Pendulum back to the center

cube2222 · on Aug 9, 2022

Partly yes, but not fully.

The idea is not to go back to the Software Engineer asking the Ops team "Hey, can you provision a Postgres database for me please?" and then waiting a week for it.

It's that the Software Engineer takes a module that was prepared by the Platform team - i.e. "terraform-postgres-mycompany" - which already includes all the requirements the company has for handling databases (think backups, monitoring, encryption, etc.). They can then proceed to use it in the small service-specific Terraform configuration, which really is just putting such ready-made modules together.

The important bit being - the Platform team isn't a bottleneck here.

steveBK123 · on Aug 9, 2022

Sure, but early in this transition it is slow&painful.

At my last org..

The old process of "Hey, can you provision a Postgres database for me please?" was managed in a web ticketing system, change managed, and had 24 hours turnaround! As was most other requests - VMs, NFS shares, FTP servers, network/FW changes, etc.

The new process was "Hey is there a terraform module for Postgres?" followed by weeks/months of prioritization and specification battles with the platform team. Somehow despite the platform existing 18 months, we were the first team to need a.. database? Then they didn't want to support Postgres and were forcing everyone onto Aurora. Then it look N months for it to come up in their queue.

Rinse&repeat with every fundamental building block of a cloud offering, ad infinitum.
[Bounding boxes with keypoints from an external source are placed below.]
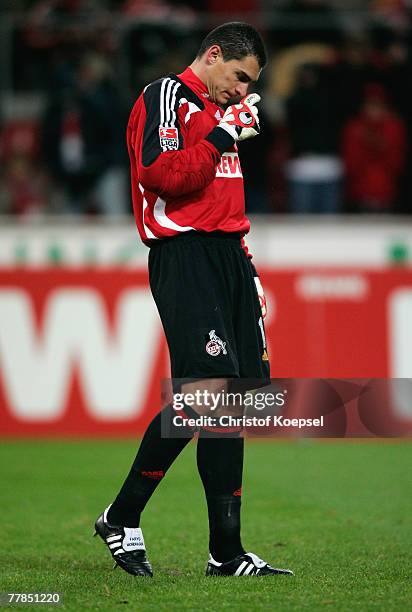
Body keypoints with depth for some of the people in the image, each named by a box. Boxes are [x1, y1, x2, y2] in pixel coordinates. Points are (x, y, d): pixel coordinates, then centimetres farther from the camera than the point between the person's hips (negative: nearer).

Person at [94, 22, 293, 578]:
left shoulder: (217, 111, 25)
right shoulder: (166, 98, -2)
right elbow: (163, 175, -17)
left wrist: (248, 272, 22)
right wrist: (222, 136, -12)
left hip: (225, 259, 9)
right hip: (185, 255, -9)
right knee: (205, 391, -19)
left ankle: (227, 553, 4)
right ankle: (121, 520, -8)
This is why I strongly prefer the embed model until the platform has proven itself to at least be at the "80% solved" end of the spectrum.

swozey · on Aug 9, 2022

As an Ops, this sounds like a very overworked ops team. I can write a production worthy postgres module in less than a day, maybe a few hours. Or... just a subpar team, as much as I hate to say that.

yarosh · on Aug 9, 2022

As an Ops, who literally replaced Patroni with a Terraform CTS module, in about a week... can say that it would be nearly impossible to do in a non Pizza size team due to communication and confirmation biases, alongside the respective anti-patterns.

steveBK123 · on Aug 9, 2022

Mostly overworked but also not a team of veterans who knew what they were doing already. Platform Ops:Product App Devs ratio was like 1:30, and they had very little implemented yet so just completely overscheduled and understaffed.

swozey · on Aug 9, 2022

I've been ops for about 15 years and understaffing us is such a huge problem. I just joined a company with 2 other Ops for 80 developers over 8-10 teams, my previous had 7 for 70 and was one of the few places I felt like I could take a breath and relax, easily take days off, etc. I felt more like a SWE than ops with regard to work-life balance/on-call rotations/ability to do creative & research work, etc.

I'm glad those 2 ops at my current spot finally have help but they were alone for years while the company was generating a ton of revenue which bothers me but seemingly was their own decision; nobody told them they were overworked until us more SR ops people arrived and went out of our way to pull work away from them.

Having all sorts of different teams (style, culture, language) relying on you to not gate-keep is.. stressful at times. I try to context switch as little as possible but sometimes it just can't be avoided.

chii · on Aug 10, 2022

> They can then proceed to use it in the small service-specific Terraform configuration, which really is just putting such ready-made modules together.

now, a new requirement comes in for the product team(s) - a new service which bulk reads/processes another team's data (e.g., an export service).

Turns out this is too slow if the bulk reads use the usual web api route. So direct access to another team's provisioned database is required.

This now falls onto the platform team to produce a method for doing so.

Imagine this, but multiplied by N, where N is the number of different features being worked on at the same time, and all of them needs time from the platform team to produce something new for them!

zwischenzug · on Aug 9, 2022

Agreed.

historynops · on Aug 9, 2022

Thank you for the plug. Surprised such an open commercial promotion got top comment.